Bass are hitting crankbaits pitched onto the remaining weedlines of Chisago, North Center, and South Lindstrom lakes. South Lindstrom Lake, and the channel on Big Green Lake are the areas best walleye options during afternoon hours. Sunfish are being pulled from 8-10 feet of water on most area lakes. Sunrise Lake remains good for northern pike.
White Bear Lake/Northeast Metro vicinity
Northern pike continue to hit sucker minnows in 10-14 feet of water on Demontreville, Jane, White Bear, and Rush lakes. The Mississippi and St. Croix rivers are giving up walleyes in depths of 5-16 feet. Bass remain active on lakes such as Tanner, Jane, and Demontreville.

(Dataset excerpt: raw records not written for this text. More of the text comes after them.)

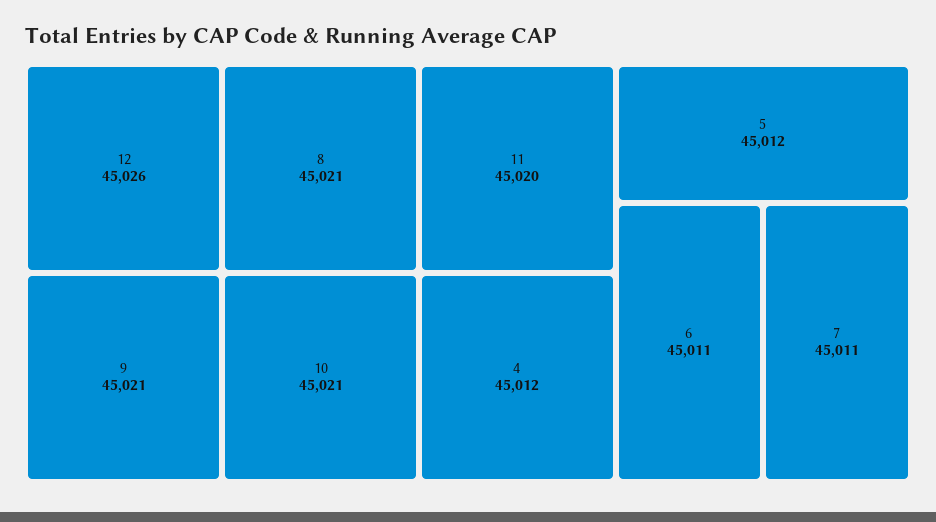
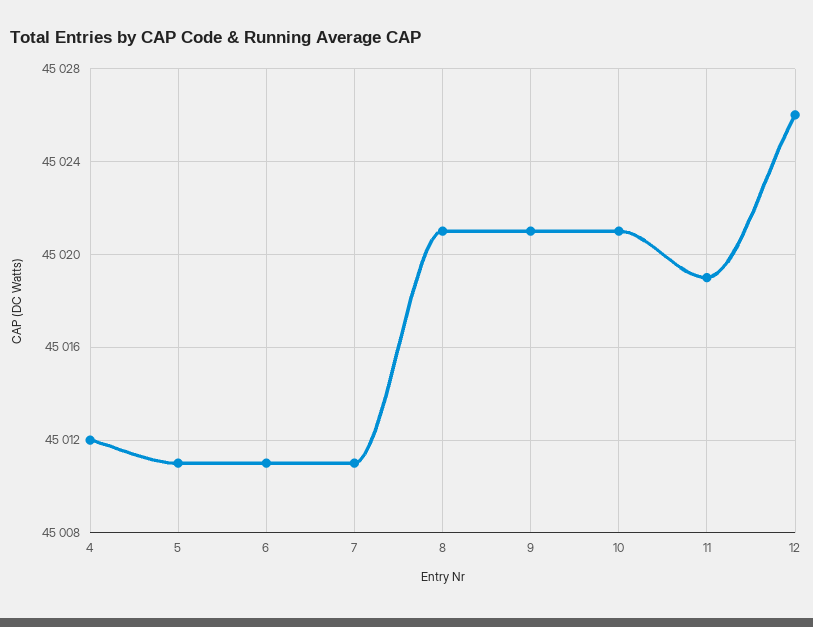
  {
    "12": 45026,
    "8": 45021,
    "9": 45021,
    "10": 45021,
-   "11": 45020,
+   "11": 45019,
    "4": 45012,
-   "5": 45012,
+   "5": 45011,
    "6": 45011,
    "7": 45011
  }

Sonars, and hair jigs with minnows are producing walleyes and sauger below the dam on the Mississippi River in 12-14 feet of water. The Baypoint Park docks continue to hold panfish. On Lake Pepin, anglers trolling crankbaits in the Head of the Lakes area over 18-24 feet of water are catching walleyes.
The narrows of Madison Lake continue to produce crappies in 10-12 feet of water. Northern pike are hitting minnows on Little Jefferson Lake. Lake Washington is giving up lots of sunfish in depths of 8-10 feet.
A jig and minnow combination is turning walleyes on Eagle Lake in 10-20 feet of water. Some anglers are having success fishing from shore on Big Kandiyohi Lake. Anglers using a jig and minnow, and a vertical presentation, are pulling walleyes from depths of 25-35 feet on Green Lake. On Willmar Lake, panfish remain active during the day, with a few walleyes coming from the shallows at night.
The larger walleyes have started hitting on the north end of Lake Traverse. For good numbers and the largest fish, try a jig and minnow combination in the shallows.